Le Conseil constitutionnel, par sa décision n° 2019-778 DC du 21 mars 2019, s’est prononcé sur la constitutionnalité de la loi de réforme pour la justice. Plusieurs groupes de députés et de sénateurs ont saisi l’institution afin de contester la validité de nombreuses dispositions législatives et de la procédure d’adoption. Les requérants soutenaient que le texte portait des atteintes excessives au droit à un recours effectif, au respect de la vie privée et aux droits de la défense. Le juge constitutionnel devait décider si la recherche d’une meilleure administration de la justice justifiait l’amoindrissement des garanties entourant les procédures civiles et pénales. Il a validé l’essentiel de la réforme structurelle tout en censurant les mesures d’enquête et de jugement attentatoires aux libertés individuelles les plus fondamentales. L’analyse de la rationalisation de l’organisation judiciaire précédera l’examen de la protection nécessaire des droits et libertés constitutionnellement garantis.

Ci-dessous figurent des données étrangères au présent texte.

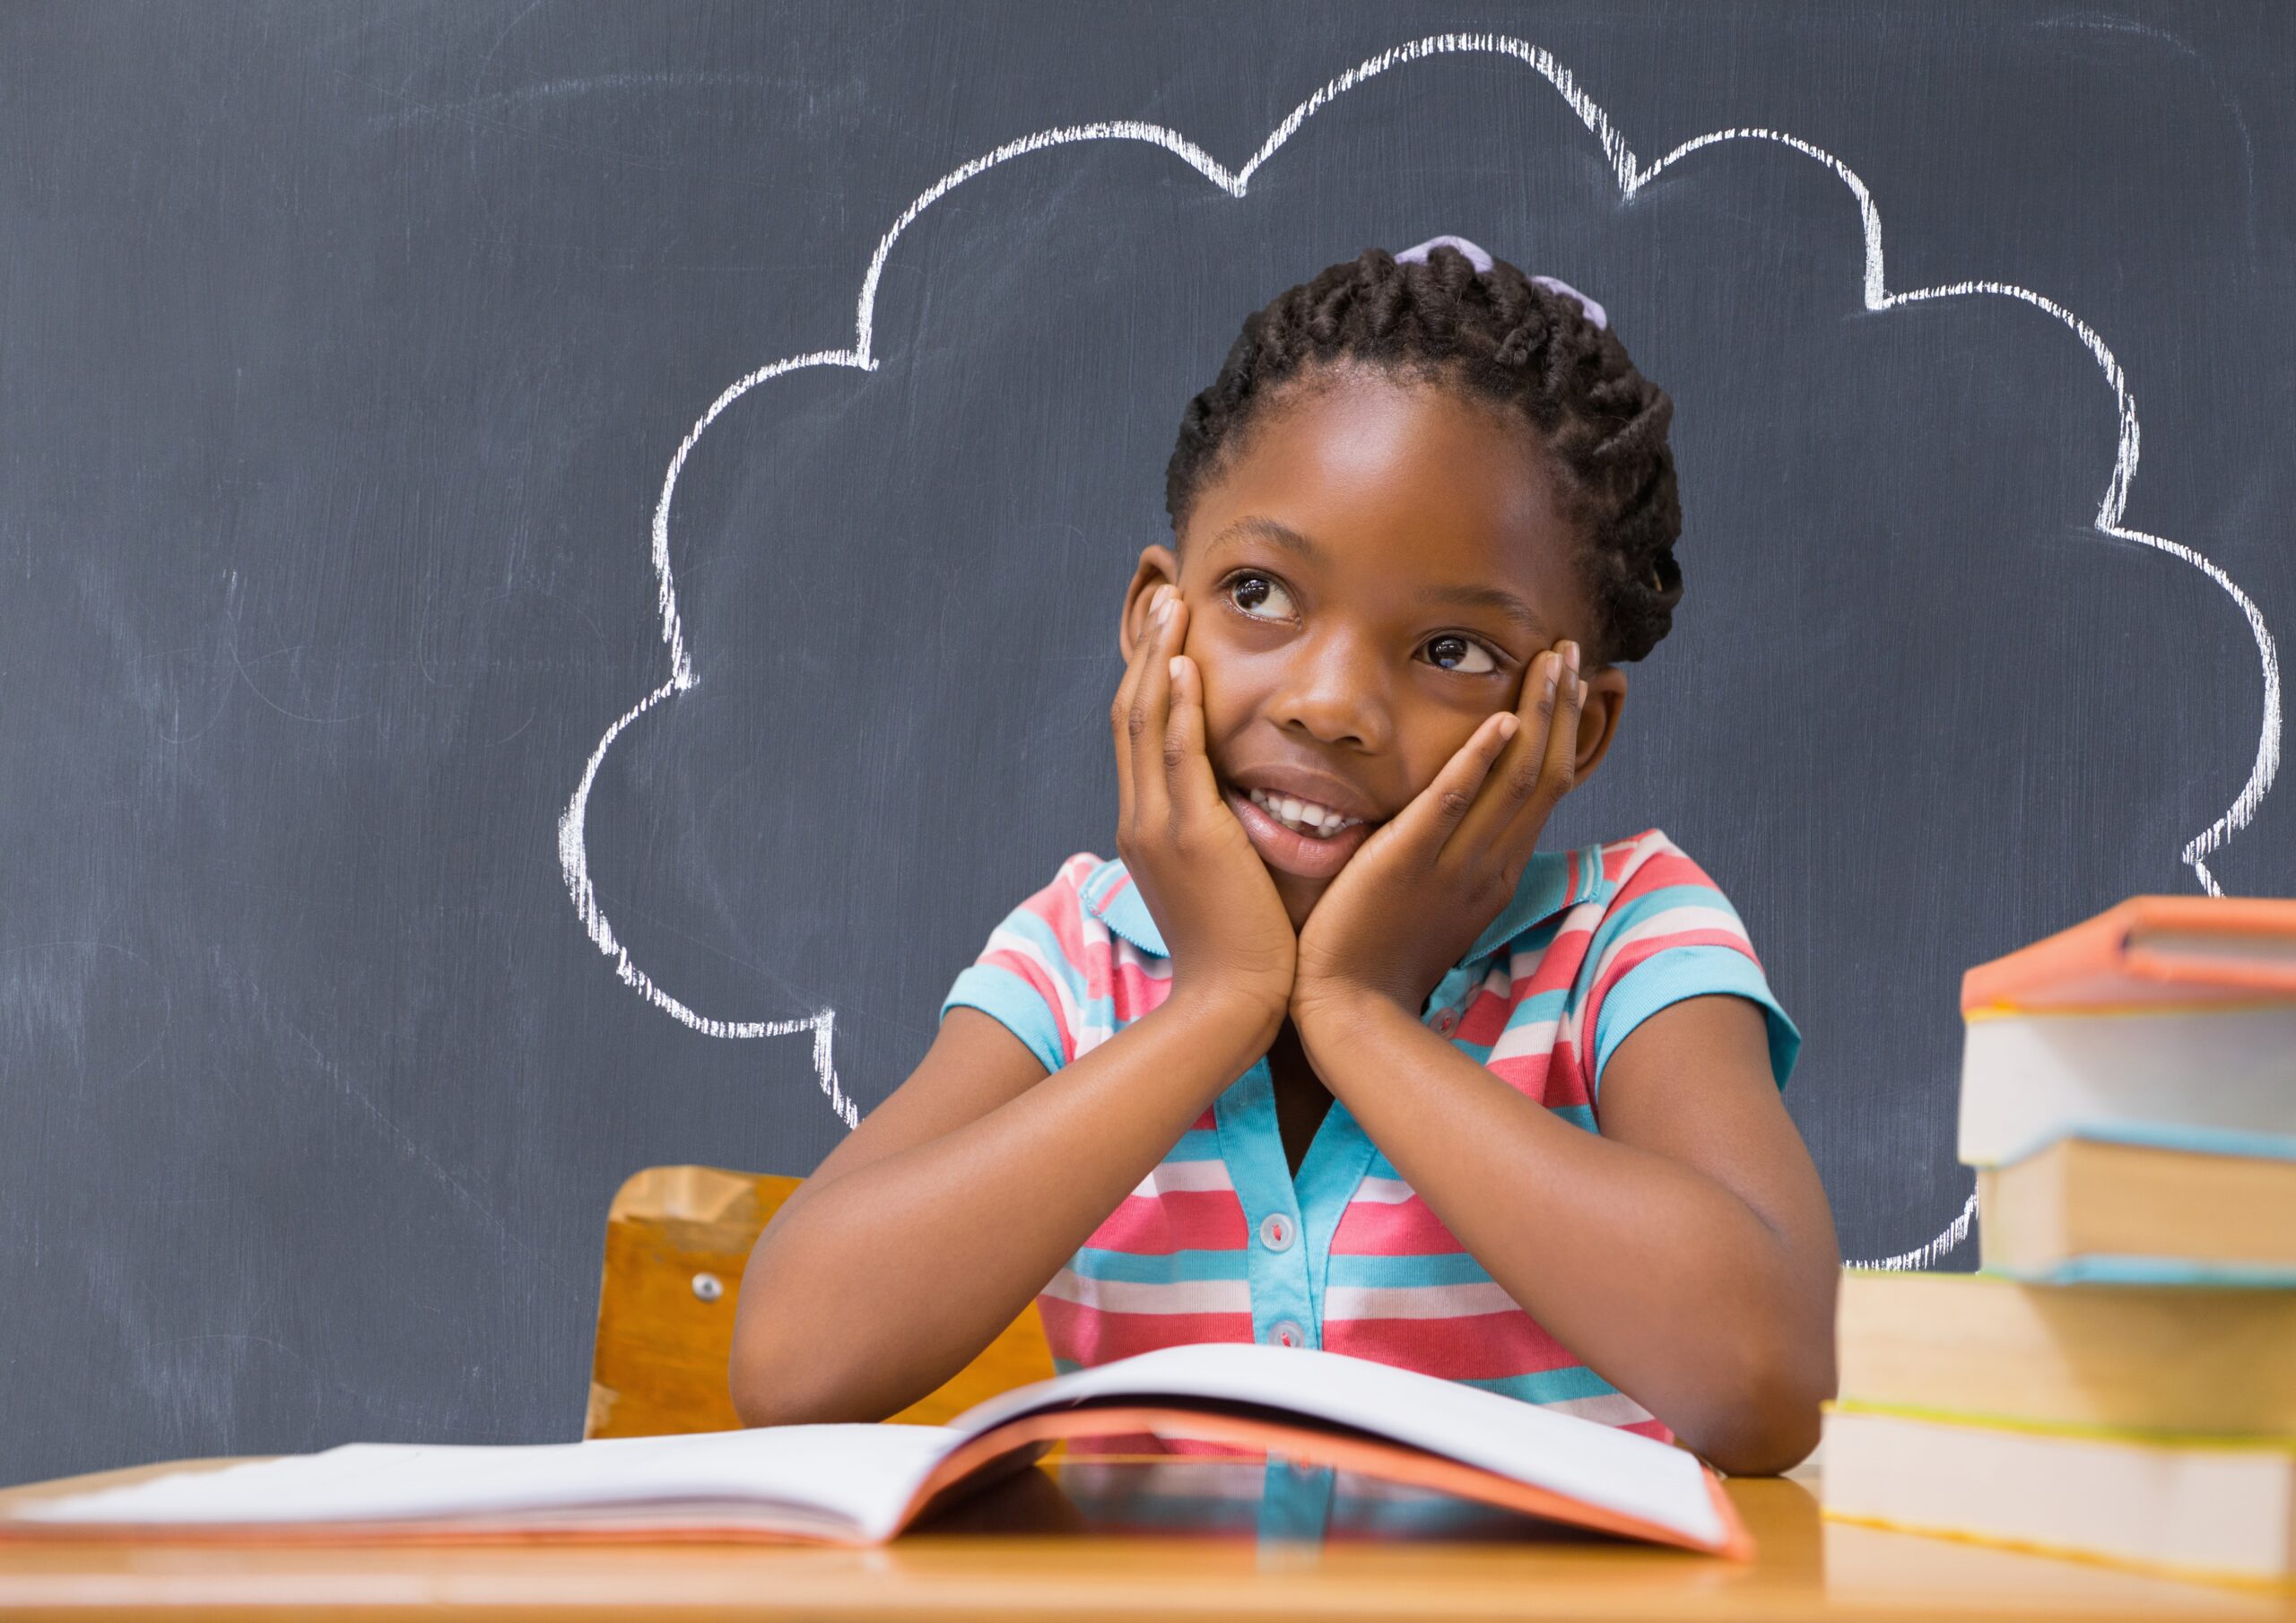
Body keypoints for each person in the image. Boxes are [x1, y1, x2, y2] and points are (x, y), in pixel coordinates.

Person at [728, 237, 1840, 1476]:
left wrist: (1363, 1014)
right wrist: (1217, 1001)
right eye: (1259, 591)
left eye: (1454, 651)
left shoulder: (1626, 942)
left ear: (1572, 725)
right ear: (1161, 615)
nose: (1329, 702)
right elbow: (790, 1357)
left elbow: (1762, 1378)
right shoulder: (1078, 958)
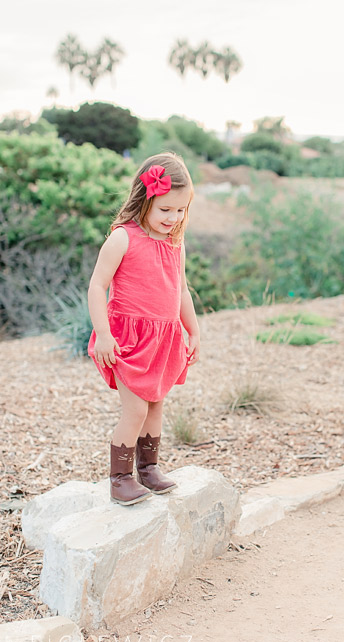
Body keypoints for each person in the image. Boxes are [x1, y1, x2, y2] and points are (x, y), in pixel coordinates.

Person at [87, 153, 200, 505]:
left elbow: (181, 290)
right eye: (165, 209)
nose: (174, 218)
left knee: (155, 406)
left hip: (163, 340)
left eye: (180, 210)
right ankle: (119, 478)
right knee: (135, 409)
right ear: (145, 198)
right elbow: (96, 286)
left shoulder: (174, 244)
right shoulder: (123, 238)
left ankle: (148, 469)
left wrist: (193, 331)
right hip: (127, 341)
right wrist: (104, 334)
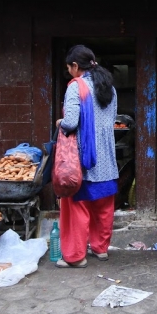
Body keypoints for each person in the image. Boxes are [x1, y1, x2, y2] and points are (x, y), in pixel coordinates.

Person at [55, 45, 119, 268]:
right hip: (107, 158)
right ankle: (101, 249)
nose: (69, 72)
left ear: (75, 66)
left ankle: (75, 256)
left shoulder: (76, 87)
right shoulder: (109, 88)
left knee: (77, 207)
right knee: (103, 206)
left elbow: (71, 122)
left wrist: (59, 123)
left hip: (84, 159)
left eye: (69, 68)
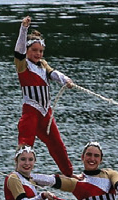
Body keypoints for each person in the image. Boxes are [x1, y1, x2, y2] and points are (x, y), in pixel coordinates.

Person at [14, 16, 75, 175]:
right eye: (34, 50)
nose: (38, 54)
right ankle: (21, 174)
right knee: (26, 145)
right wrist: (24, 29)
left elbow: (52, 73)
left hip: (46, 112)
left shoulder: (42, 64)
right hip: (31, 111)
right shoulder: (22, 65)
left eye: (40, 51)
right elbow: (18, 50)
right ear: (27, 51)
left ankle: (69, 175)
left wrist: (65, 80)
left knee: (57, 145)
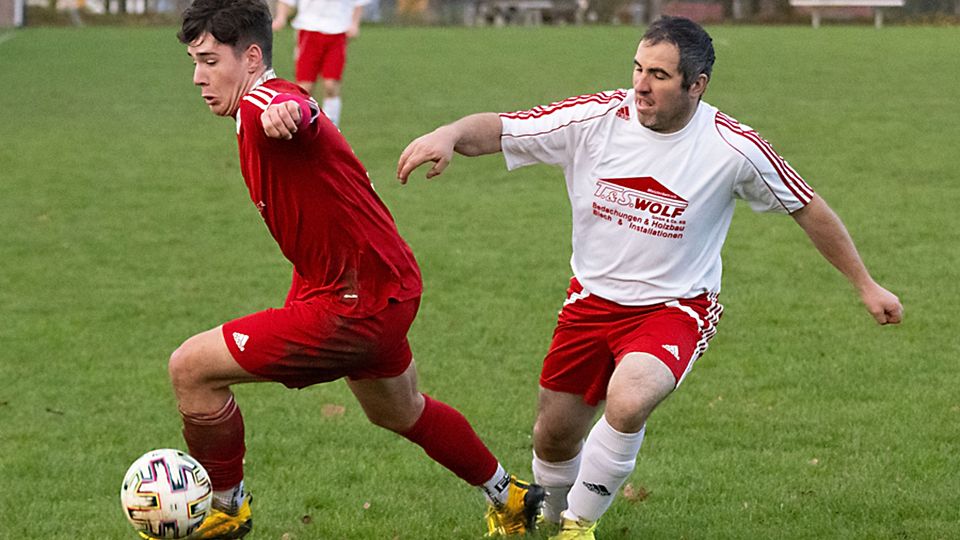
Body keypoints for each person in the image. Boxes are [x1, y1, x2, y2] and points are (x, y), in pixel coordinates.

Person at [395, 16, 903, 540]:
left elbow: (807, 206)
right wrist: (449, 134)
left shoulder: (734, 148)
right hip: (590, 300)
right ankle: (546, 519)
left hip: (676, 306)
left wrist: (866, 284)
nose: (641, 84)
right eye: (638, 68)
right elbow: (503, 128)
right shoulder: (595, 119)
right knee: (553, 436)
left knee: (630, 397)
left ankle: (579, 526)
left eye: (659, 75)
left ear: (696, 84)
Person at [170, 0, 544, 538]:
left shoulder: (263, 104)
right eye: (194, 62)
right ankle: (508, 496)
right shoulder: (252, 105)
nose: (198, 77)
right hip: (381, 284)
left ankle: (228, 508)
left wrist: (293, 115)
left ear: (251, 58)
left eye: (209, 61)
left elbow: (296, 109)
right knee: (399, 410)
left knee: (190, 369)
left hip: (353, 304)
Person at [270, 0, 368, 127]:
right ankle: (305, 127)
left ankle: (332, 127)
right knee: (305, 88)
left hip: (338, 31)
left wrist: (354, 23)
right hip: (308, 30)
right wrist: (281, 17)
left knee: (331, 85)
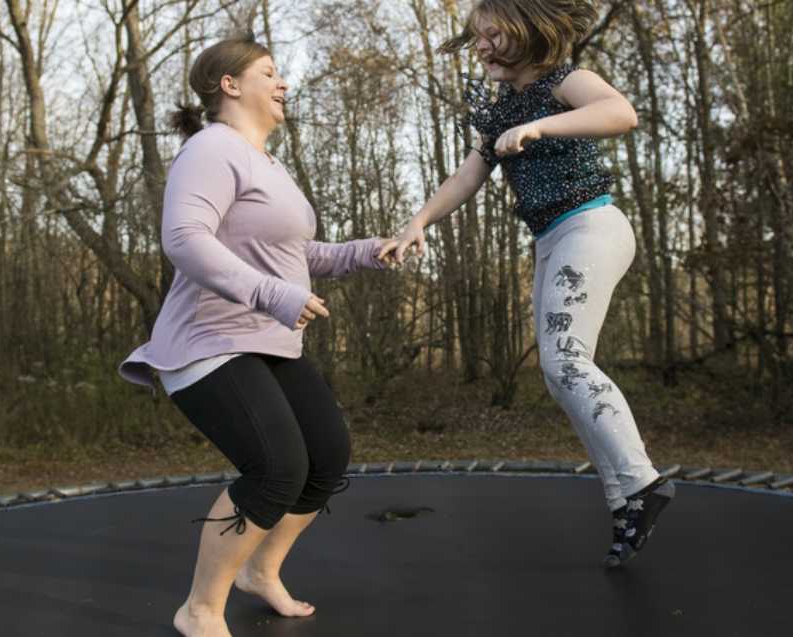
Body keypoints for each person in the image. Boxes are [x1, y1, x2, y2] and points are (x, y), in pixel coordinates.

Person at [117, 36, 399, 636]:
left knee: (325, 460)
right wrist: (273, 295)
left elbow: (297, 255)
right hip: (209, 341)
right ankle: (199, 609)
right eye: (269, 72)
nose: (283, 83)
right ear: (230, 85)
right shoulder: (210, 149)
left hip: (267, 341)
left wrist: (371, 251)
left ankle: (260, 571)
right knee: (275, 467)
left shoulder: (268, 164)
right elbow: (185, 239)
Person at [380, 0, 674, 568]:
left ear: (527, 33)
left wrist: (540, 124)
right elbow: (468, 174)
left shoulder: (568, 81)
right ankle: (624, 500)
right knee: (558, 370)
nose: (481, 46)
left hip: (592, 224)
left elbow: (621, 113)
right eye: (476, 37)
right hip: (550, 240)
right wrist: (418, 220)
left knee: (566, 360)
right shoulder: (497, 113)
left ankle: (641, 483)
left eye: (492, 35)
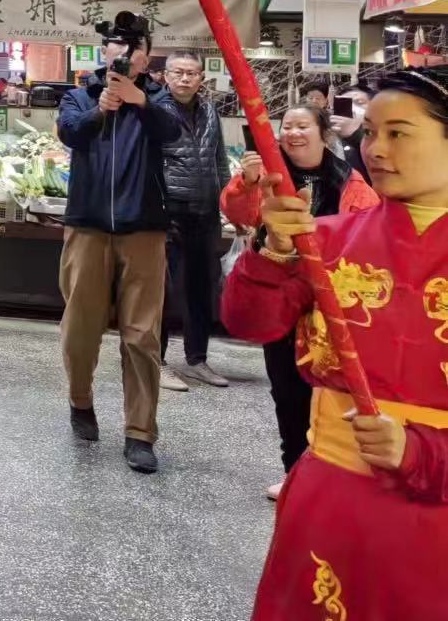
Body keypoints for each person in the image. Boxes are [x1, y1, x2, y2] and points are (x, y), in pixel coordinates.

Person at [222, 69, 448, 620]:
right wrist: (275, 250)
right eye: (370, 132)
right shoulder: (328, 240)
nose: (376, 149)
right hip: (329, 500)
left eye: (399, 133)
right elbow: (249, 324)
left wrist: (419, 453)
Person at [222, 103, 379, 500]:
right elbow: (239, 215)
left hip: (328, 302)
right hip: (277, 293)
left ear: (323, 133)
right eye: (287, 126)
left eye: (302, 126)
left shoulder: (349, 180)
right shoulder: (269, 175)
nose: (293, 133)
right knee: (286, 391)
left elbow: (366, 232)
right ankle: (294, 472)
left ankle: (326, 473)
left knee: (325, 391)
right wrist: (248, 183)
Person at [55, 15, 182, 474]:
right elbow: (69, 132)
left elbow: (172, 131)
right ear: (103, 52)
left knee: (142, 335)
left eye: (132, 46)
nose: (122, 52)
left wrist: (139, 101)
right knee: (80, 328)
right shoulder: (80, 94)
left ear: (146, 57)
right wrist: (100, 110)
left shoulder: (159, 98)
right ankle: (80, 401)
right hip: (87, 226)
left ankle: (140, 433)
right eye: (114, 44)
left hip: (144, 229)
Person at [158, 50, 233, 392]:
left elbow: (220, 159)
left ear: (202, 78)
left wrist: (228, 203)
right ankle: (155, 361)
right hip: (169, 212)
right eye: (178, 72)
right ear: (166, 76)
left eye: (192, 73)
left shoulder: (209, 110)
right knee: (161, 291)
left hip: (205, 212)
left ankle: (197, 359)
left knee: (202, 288)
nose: (185, 78)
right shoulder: (155, 109)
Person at [332, 84, 372, 179]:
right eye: (345, 104)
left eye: (359, 102)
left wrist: (354, 135)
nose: (353, 109)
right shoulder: (328, 139)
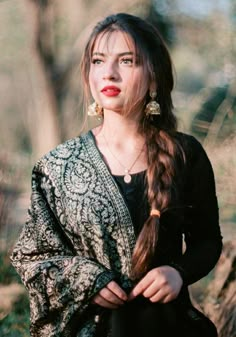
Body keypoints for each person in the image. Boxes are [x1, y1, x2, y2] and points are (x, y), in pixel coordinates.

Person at [10, 12, 223, 337]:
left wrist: (178, 272)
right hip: (92, 328)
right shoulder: (58, 165)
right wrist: (86, 279)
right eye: (98, 60)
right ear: (88, 73)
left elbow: (207, 241)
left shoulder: (185, 154)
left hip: (167, 327)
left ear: (153, 76)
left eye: (126, 61)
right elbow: (33, 256)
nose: (108, 73)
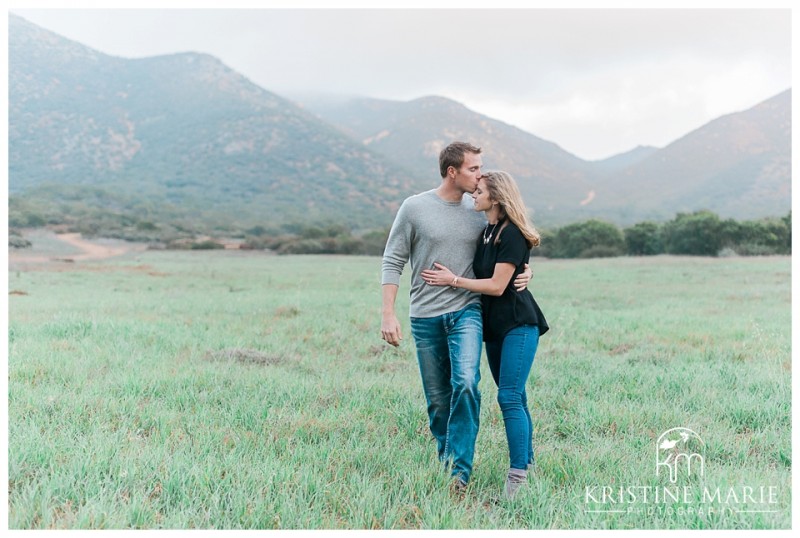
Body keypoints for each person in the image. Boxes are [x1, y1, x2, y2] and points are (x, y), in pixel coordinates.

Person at [381, 142, 531, 493]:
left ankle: (458, 477)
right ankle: (447, 460)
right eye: (473, 169)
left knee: (465, 383)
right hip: (424, 315)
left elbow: (511, 236)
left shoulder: (480, 206)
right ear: (453, 172)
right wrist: (388, 314)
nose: (480, 175)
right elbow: (392, 261)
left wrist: (527, 272)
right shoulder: (415, 208)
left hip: (467, 311)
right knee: (437, 401)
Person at [421, 170, 548, 498]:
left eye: (479, 191)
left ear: (497, 197)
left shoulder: (512, 234)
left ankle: (517, 477)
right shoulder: (487, 231)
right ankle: (529, 464)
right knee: (516, 396)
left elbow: (496, 285)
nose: (473, 195)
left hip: (519, 323)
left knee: (508, 396)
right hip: (495, 329)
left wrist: (452, 281)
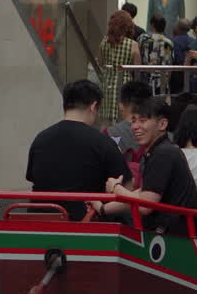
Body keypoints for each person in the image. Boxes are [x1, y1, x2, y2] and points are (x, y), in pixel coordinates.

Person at [26, 80, 132, 220]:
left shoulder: (40, 139)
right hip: (86, 224)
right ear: (93, 106)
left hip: (39, 221)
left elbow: (33, 178)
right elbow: (128, 187)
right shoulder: (103, 142)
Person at [102, 97, 197, 236]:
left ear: (162, 124)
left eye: (143, 121)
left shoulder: (163, 153)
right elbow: (142, 193)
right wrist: (103, 209)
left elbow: (145, 205)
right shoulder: (159, 150)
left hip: (173, 239)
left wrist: (115, 188)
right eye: (134, 121)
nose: (135, 127)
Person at [100, 10, 141, 125]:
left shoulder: (104, 42)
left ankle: (107, 140)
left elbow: (101, 62)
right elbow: (137, 68)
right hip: (124, 84)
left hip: (107, 82)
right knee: (124, 118)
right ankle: (120, 142)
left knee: (106, 120)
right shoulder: (132, 44)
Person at [139, 14, 174, 93]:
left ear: (152, 25)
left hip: (144, 80)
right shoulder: (168, 43)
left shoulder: (142, 39)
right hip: (161, 82)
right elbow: (169, 63)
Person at [168, 18, 194, 94]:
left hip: (176, 78)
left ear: (177, 27)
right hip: (191, 77)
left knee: (176, 101)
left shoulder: (172, 41)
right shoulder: (194, 41)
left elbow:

I. Une rationalisation de l’organisation judiciaire validée sous réserves
A. L’encadrement de la résolution amiable et de la déjudiciarisation
Le législateur a souhaité favoriser le règlement amiable des litiges en subordonnant certaines demandes civiles à une tentative préalable de médiation ou de conciliation. Le juge valide cette mesure sous la réserve que le pouvoir réglementaire précise les notions de motif légitime et de délai raisonnable d’indisponibilité du conciliateur. Cependant, la volonté de confier la révision des contributions alimentaires aux organismes débiteurs des prestations familiales a été fermement écartée par la juridiction. Le Conseil souligne que « le législateur a autorisé une personne privée à modifier des décisions judiciaires sans l’assortir de garanties suffisantes d’impartialité ». Cette mission de service public ne permettait pas de garantir l’absence d’intérêt financier de l’organisme dans la détermination du montant des créances. Cette volonté de déjudiciarisation s’accompagne d’une profonde transformation de l’architecture même des juridictions de droit commun.
B. La reconfiguration des structures juridictionnelles et des modes de jugement
La fusion des tribunaux d’instance et de grande instance au profit du tribunal judiciaire a été jugée conforme aux principes fondamentaux de l’organisation judiciaire. L’extension du jugement à juge unique est également validée car les « modalités de composition des formations de jugement sont sans effet sur l’obligation de respecter les droits de la défense ». Le législateur peut adapter l’organisation des juridictions tant que les garanties d’un procès équitable et le droit au recours effectif demeurent pleinement assurés. Néanmoins, le juge a censuré l’obligation de solliciter une formation collégiale dès l’acte d’appel car elle limitait de manière excessive l’accès à cette garantie procédurale. L’effort de modernisation des structures judiciaires se heurte cependant à une vigilance accrue lorsque les procédures pénales affectent l’intimité des citoyens.
II. Une protection vigoureuse des libertés face aux prérogatives répressives
A. La censure des techniques d’enquête attentatoires à la vie privée
Le texte prévoyait d’élargir le recours aux interceptions de correspondances électroniques et aux techniques spéciales d’enquête pour une multitude d’infractions pénales. Le juge censure ces mesures car il « n’a pas été opéré de conciliation équilibrée entre la recherche des auteurs d’infractions et le droit au respect de la vie privée ». Ces mesures intrusives ne sauraient être appliquées à des délits ne présentant pas un caractère de particulière gravité ou une complexité manifeste. Ainsi, la protection du secret des correspondances et de l’inviolabilité du domicile constitue un rempart essentiel contre les risques d’arbitraire du pouvoir exécutif. Le Conseil rappelle que l’efficacité de la répression ne peut justifier une surveillance généralisée des communications privées sans un contrôle juridictionnel rigoureux.
B. La sauvegarde de la présentation physique et du contrôle judiciaire effectif
La généralisation de la visioconférence pour les débats sur la prolongation de la détention provisoire a fait l’objet d’une censure particulièrement remarquée par la doctrine. Le juge affirme « l’importance de la garantie qui s’attache à la présentation physique de l’intéressé devant le magistrat » dans une procédure privative de liberté. L’extension de la durée de l’enquête de flagrance à seize jours a également été invalidée en raison de l’absence de garanties légales suffisantes et proportionnées. Le procureur ne peut se substituer au juge du siège pour autoriser des intrusions domiciliaires sans méconnaître les exigences constitutionnelles liées à la liberté individuelle. Ces censures réaffirment le rôle essentiel de l’autorité judiciaire, gardienne des libertés, face aux nécessités croissantes de l’efficacité de la procédure répressive.